By Matt Ritchie

The Organisation for Economic Co-operation and Development has suggested a range of measures Belgium could take to tackle its low effective retirement age in a new economic survey published today.

In the report, the OECD said increasing the effective retirement age, which is currently among the lowest in the OECD, is a priority and requires a “broad-based” approach.

The organisation reiterated its long-held view that remaining “exit routes” to early retirement should be closed. In order to do this, the study said measures should focus on increasing the enrolment age in early retirement programmes, and replacing sectoral exemptions.

Furthermore, the report suggests changes aimed at making it more economically beneficial to remain in the labour market, pointing to a need for increasing the taxation of pensions to the same level as is applied to similar income from other sources.

The study said older workers on unemployment benefits should be subject to the standard search obligations applicable to other unemployed without exemptions, and all employer-provided top-ups should be taxed similarly to other work-related income.

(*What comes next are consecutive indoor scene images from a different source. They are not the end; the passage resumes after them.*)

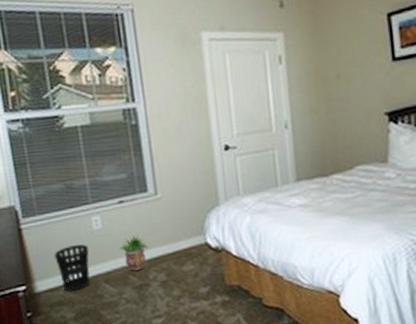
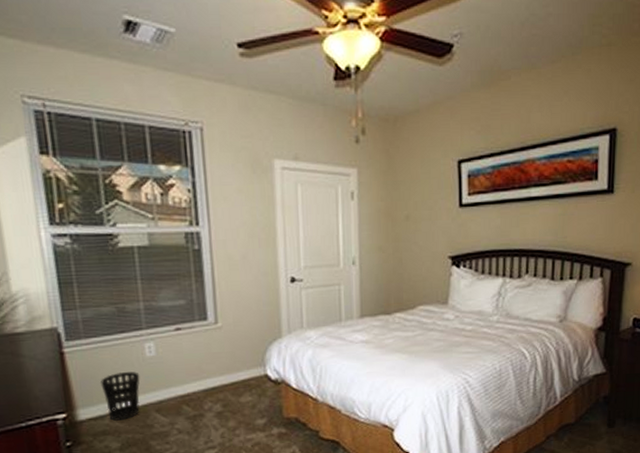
potted plant: present [119,234,149,271] -> none [173,363,205,401]

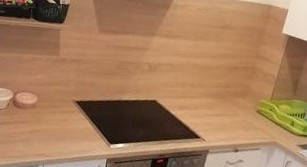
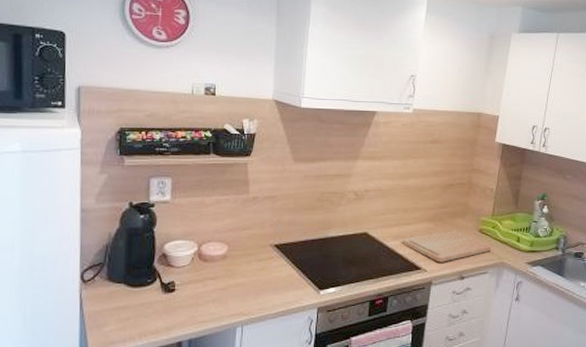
cutting board: none [185,107,266,135] -> present [402,230,491,262]

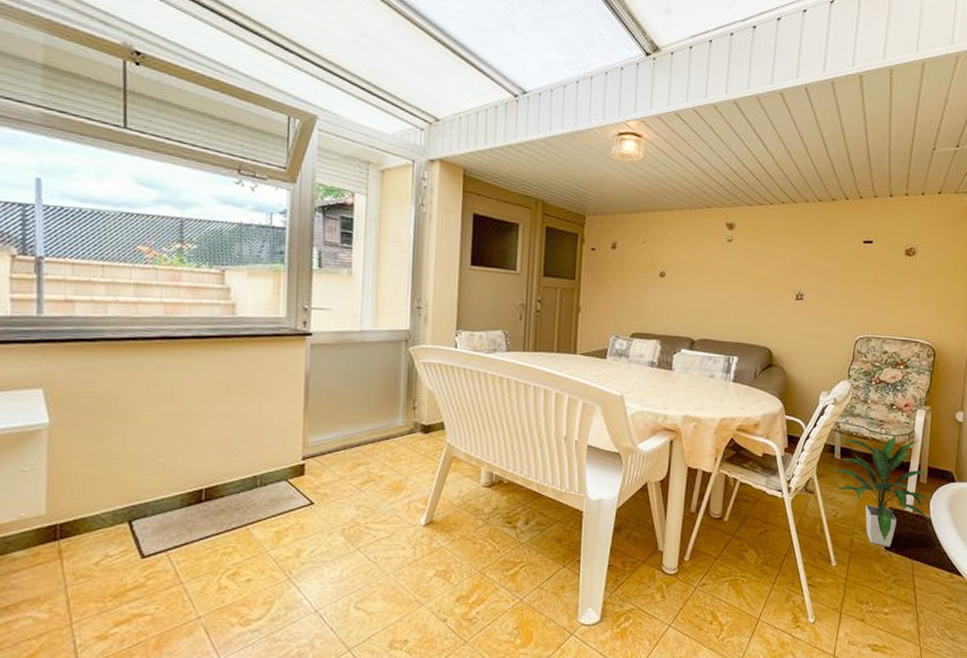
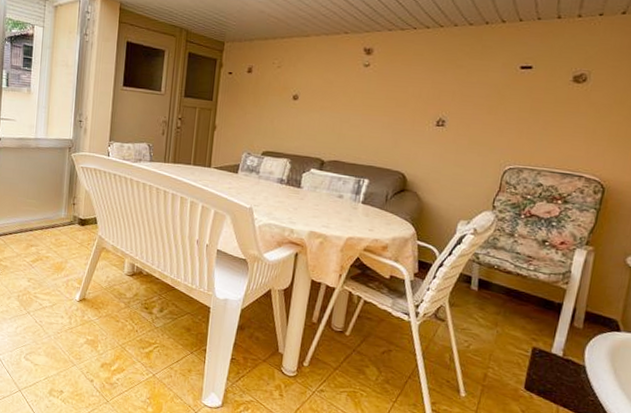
indoor plant: present [832,435,930,547] -> none [467,271,586,388]

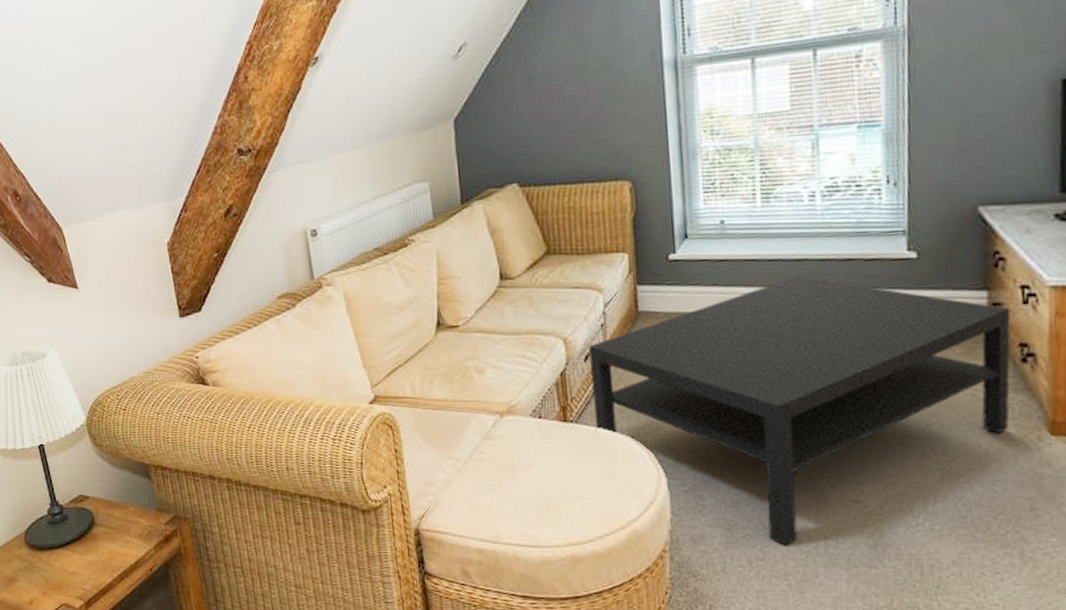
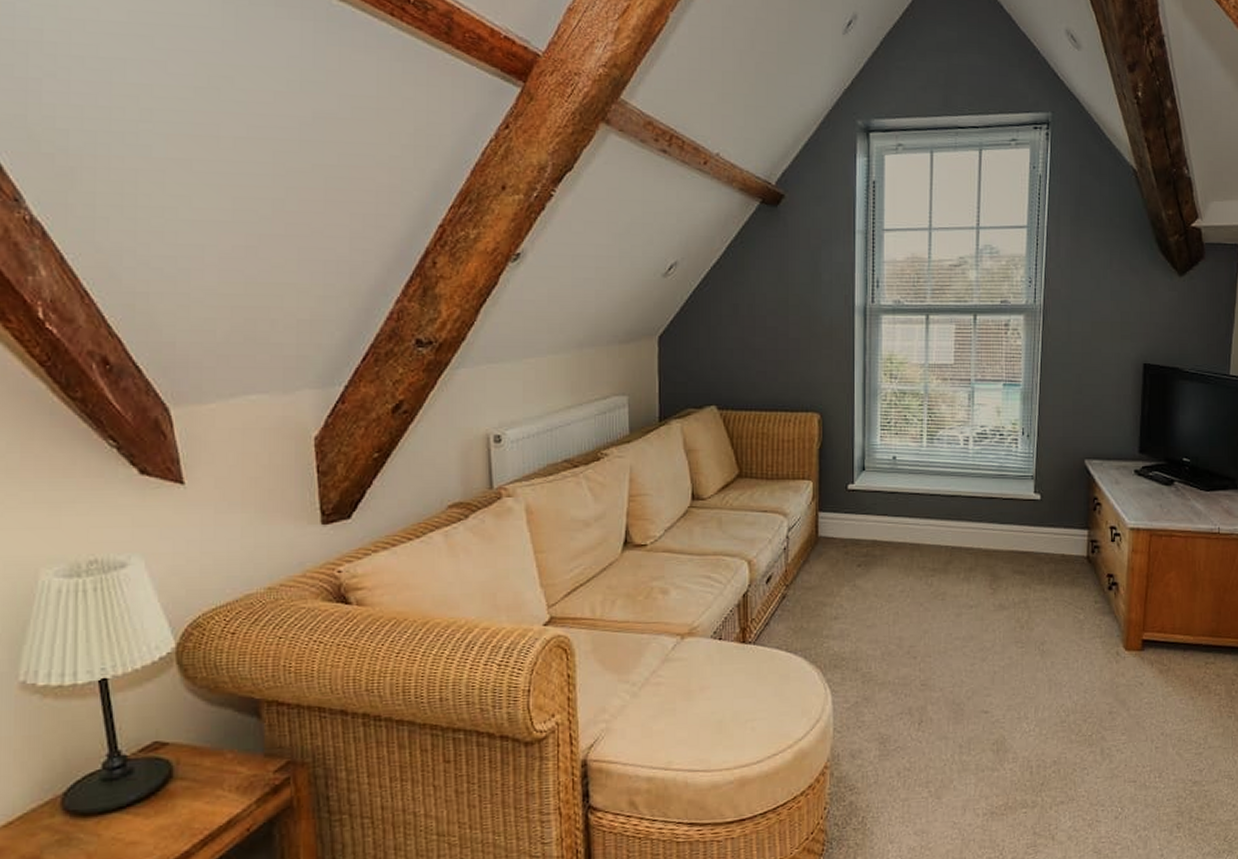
coffee table: present [589,276,1011,546] -> none [772,510,1103,756]

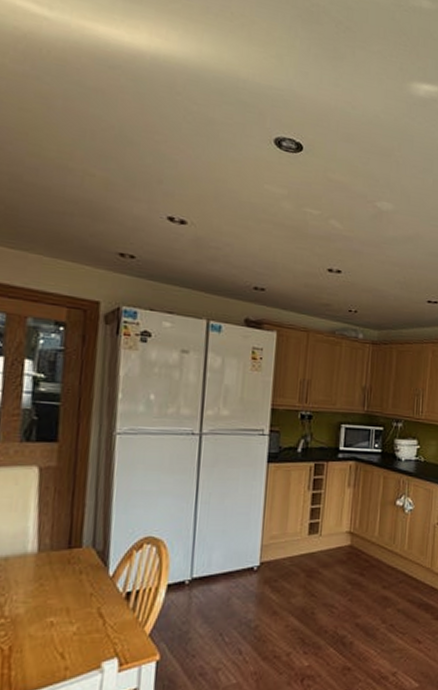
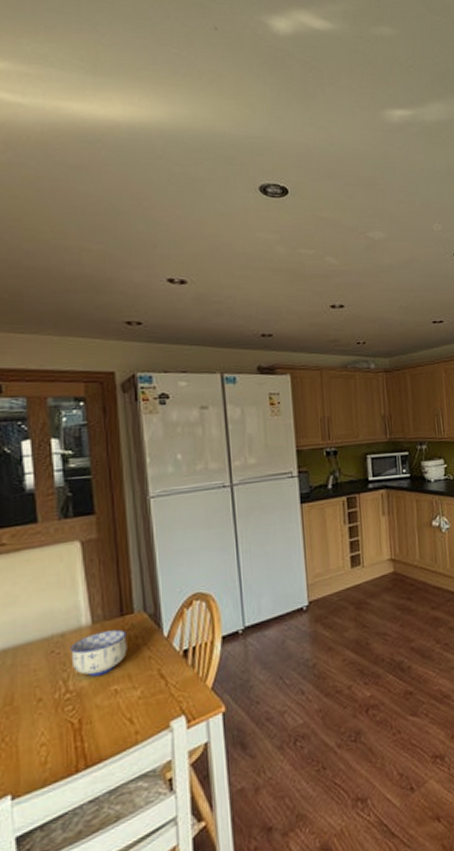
bowl: none [11,561,72,606] -> present [70,629,127,677]

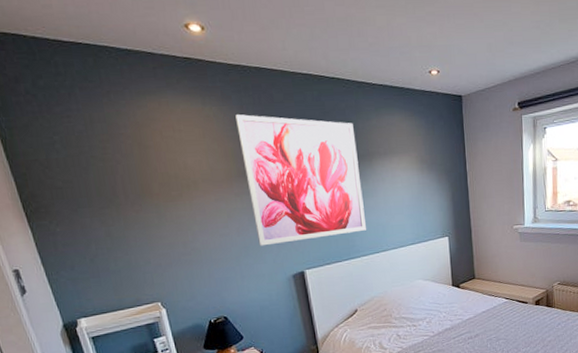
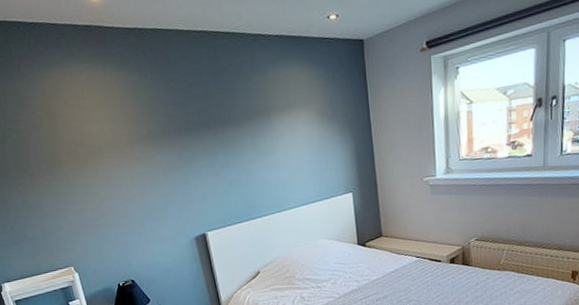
wall art: present [235,114,366,246] -> none [134,77,266,209]

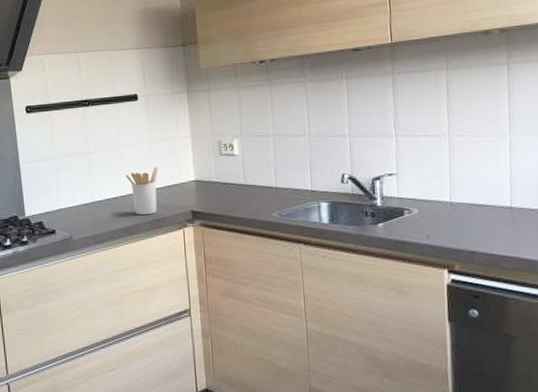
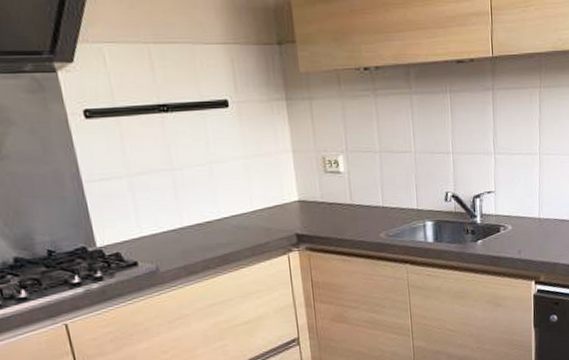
utensil holder: present [125,167,158,215] -> none [219,186,258,241]

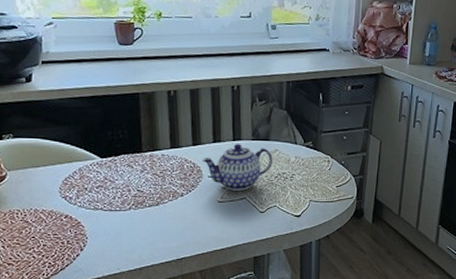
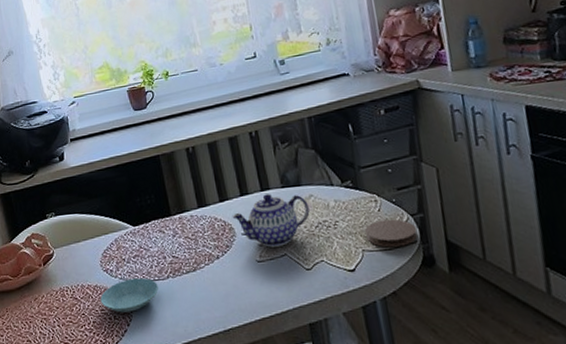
saucer: none [54,207,118,238] -> present [100,277,158,313]
coaster: none [315,177,356,200] -> present [365,219,418,248]

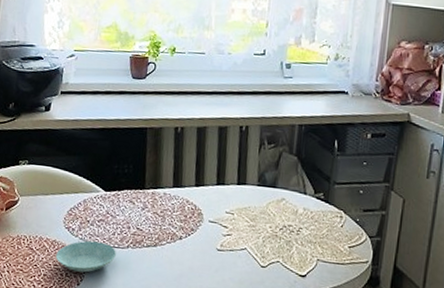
teapot: present [232,194,310,248] -> none [203,188,279,241]
coaster: present [365,219,418,248] -> none [324,235,372,264]

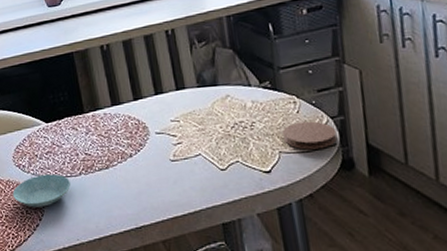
coaster: none [324,235,372,264] -> present [283,121,338,150]

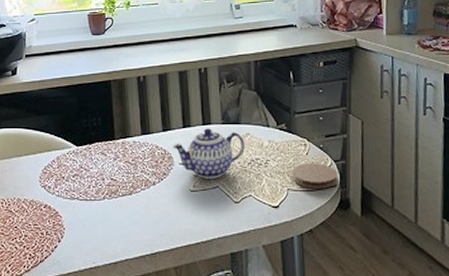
saucer: present [12,174,71,207] -> none [35,196,93,229]
teapot: none [146,93,226,147] -> present [172,128,245,179]

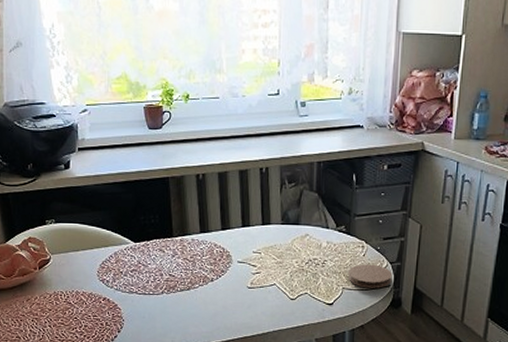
teapot: present [172,128,245,179] -> none [231,228,303,277]

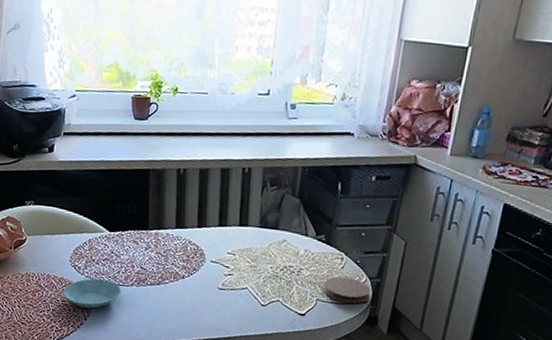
saucer: none [94,290,152,320] -> present [63,278,121,309]

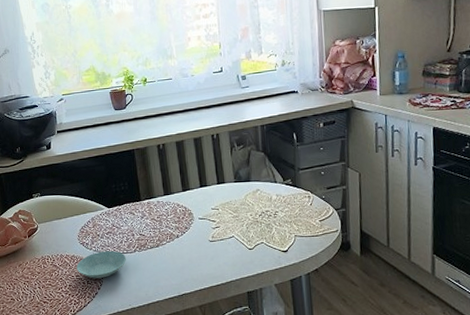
coaster: present [324,276,371,304] -> none [299,212,340,234]

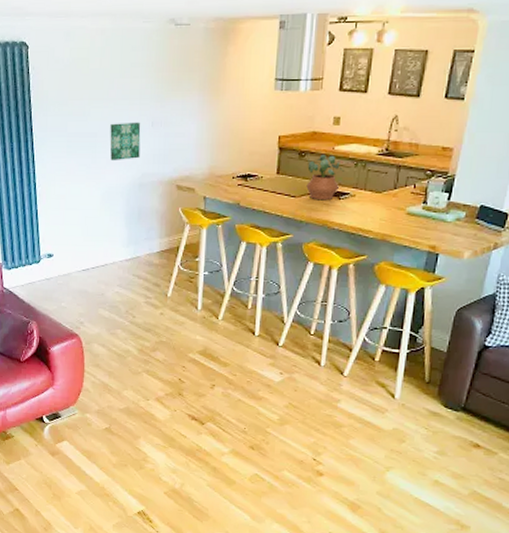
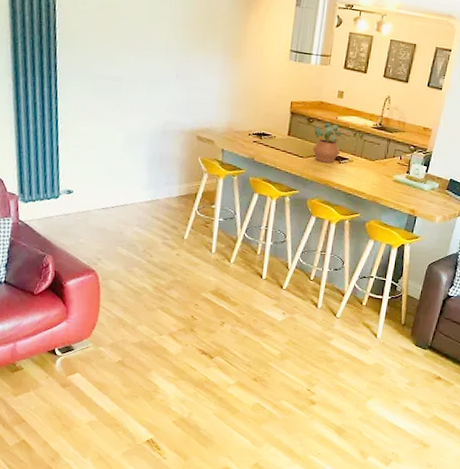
wall art: present [109,122,141,161] -> none [134,70,166,107]

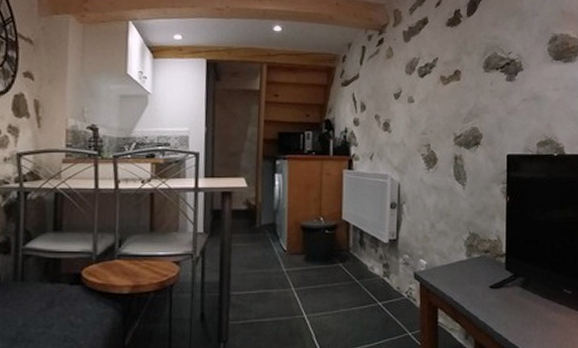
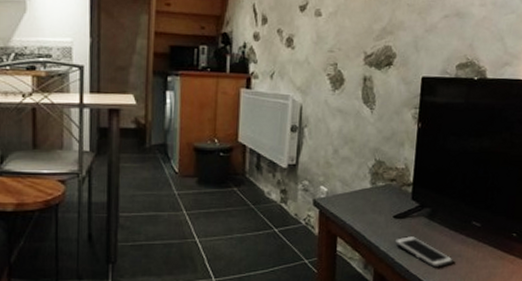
cell phone: none [492,306,550,336] -> present [394,236,454,268]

“In addition, a differential in the accumulation of pension entitlements between unemployed and employed should be introduced. The 2005 Intergenerational Solidarity Pact contains provisions for longer careers to secure a full pension as the increase in the effective retirement age falls short of expectations. The effectiveness of this strategy will depend on introducing measures to improve labour demand for older workers, such as ensuring that their wages and productivity are aligned,” the report said.